I don’t think it’s a coincidence that this Gospel was heard every year, just about this time – late summer, early fall, right around harvest time – for over 1500 years. At this time of year, when everybody is most concerned with reaping and harvesting, the Church reminds her children: yes, it’s right and proper to work hard at the work God has given you to do. That’s His will for you. Work long and hard when you have to – but don’t forget God. Honor Him by trusting in Him for everything, forgiveness of sins and daily bread alike. Take His Word over your worries and fears. Don’t forget what’s of eternal importance even as you do work that’s of great earthly importance. Remember who is Lord of the harvest. No matter how the harvest goes, whether it’s profitable or just barely enough, or even not enough – God will still provide for you. He always has and He always will, so don’t forget Him. Seek first His kingdom and His righteousness, and all these things will be given to you as well.

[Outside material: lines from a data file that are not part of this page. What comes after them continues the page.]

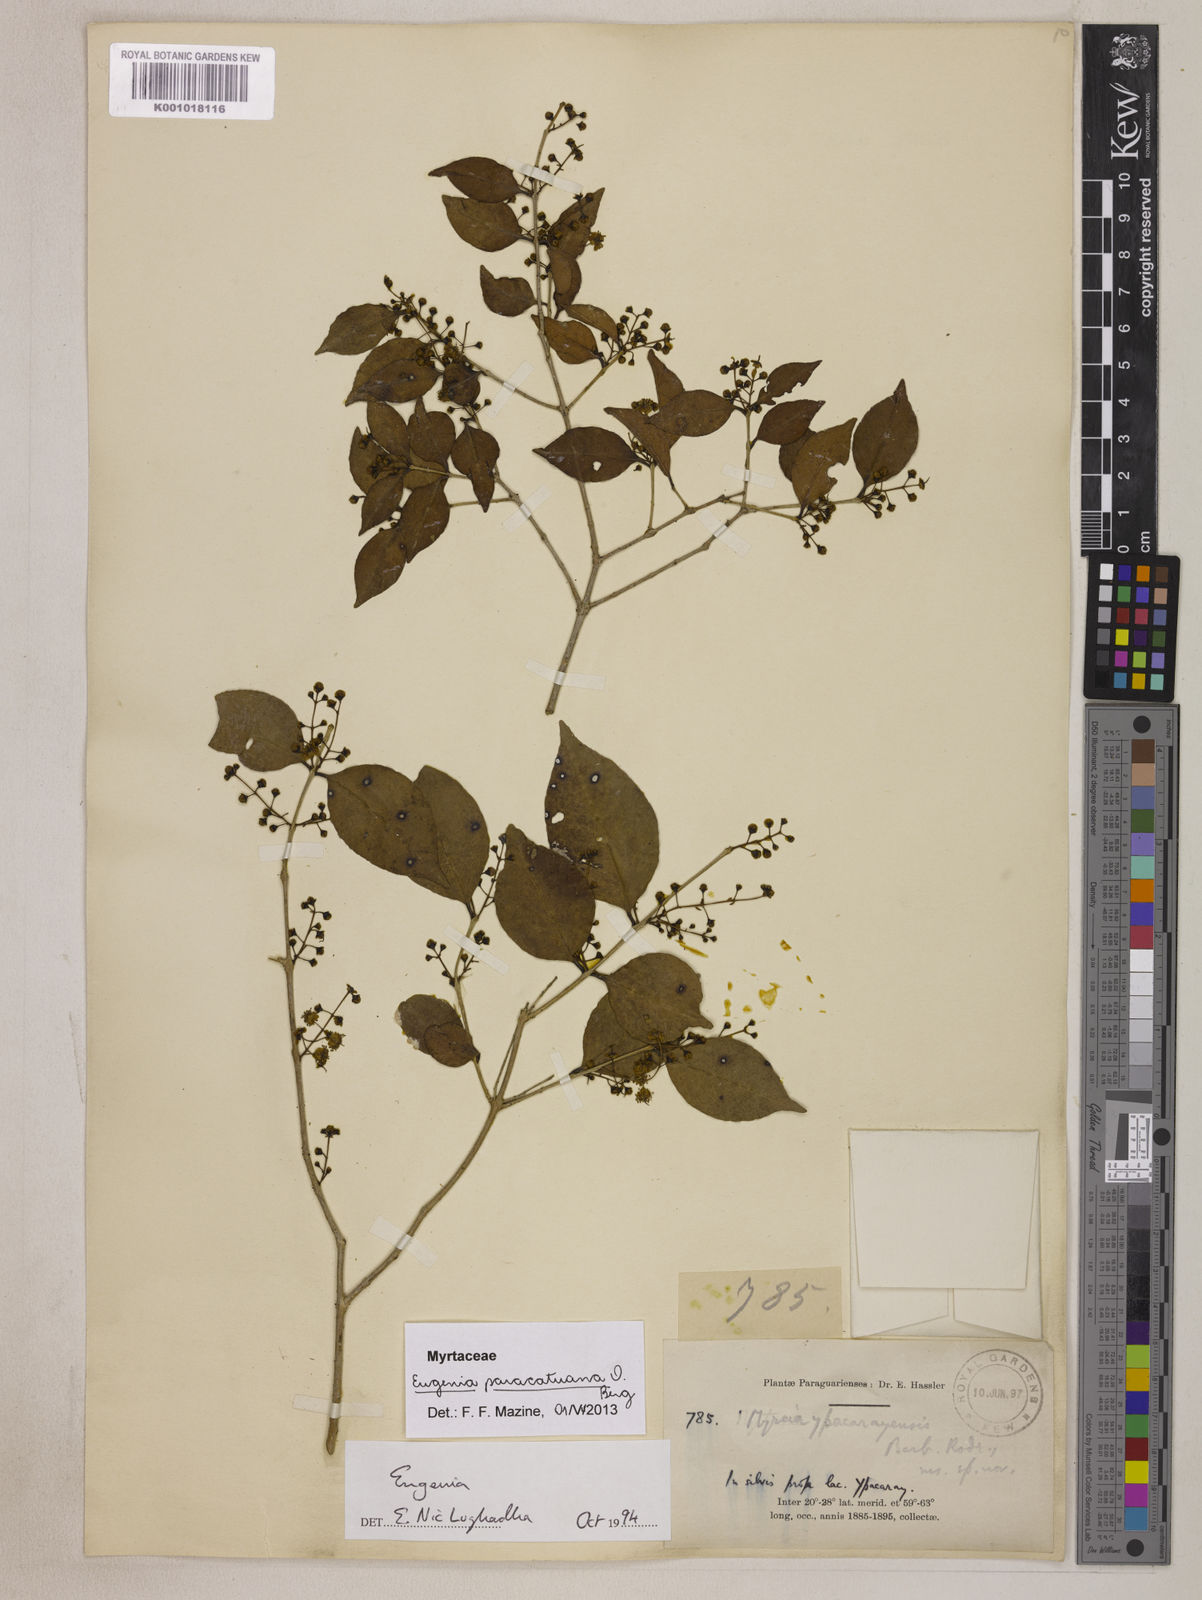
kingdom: Plantae
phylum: Tracheophyta
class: Magnoliopsida
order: Myrtales
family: Myrtaceae
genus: Eugenia
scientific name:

“Seek first His kingdom” means to look for God’s working in your life, and the first and foremost place to look for that is in His Word and the Sacraments. That’s how God gets His work done. That’s what He uses to accomplish His will. Focus on God’s Word as the goal of your life, not on what you do to make money. That’s important too, in its place, but what you do for a living won’t last forever. Too often what we work for doesn’t even last in this world. Thieves break in and steal. Moth and rust and bad weather destroy. Eventually your dust returns to the ground and your spirit to God who gave it, for in the grave, where we are going, there is neither working nor planning nor knowledge or wisdom. Some day all your work will be taken from you. Everything you’ve worked for will be taken out of your cold dead hands, and then what? Only the kingdom of God within you will save you: the faith that God worked in your heart according to His promise, when you heard and learned His holy Word. Put God and His Word first in your life, and Jesus assures you that all these other things will be given to you as well.

Each day has enough trouble of its own, or as the King James says, “Sufficient unto the day is the evil thereof.” It’s oddly comforting that “sufficient to the day is the evil thereof.” We don’t have to be responsible for tomorrow’s evils as well as today’s. Tomorrow never comes, anyway. We don’t have to take the fall for everything bad that’s going to happen in the future. Today’s is enough, and really we don’t have to bear the burden of everything bad or adverse that sets us back today. We don’t have to overcome it or battle it back and win out over it. God promises to provide for us every day – today & tomorrow both. What are we worried about? It’s all in God’s hands. He’s the one who will deal with it in His time. God takes everything we worry about for tomorrow gently out of our hands, and He smiles and says, “Here, I’ve got that. Let Me hold that.” Then He says, “Here, have this instead” – and He pours out on us the flood of blessings we see and use every day, many times without thinking about it. Thanks be to God for taking care of us, day by day, until at last we reach our heavenly home. Amen.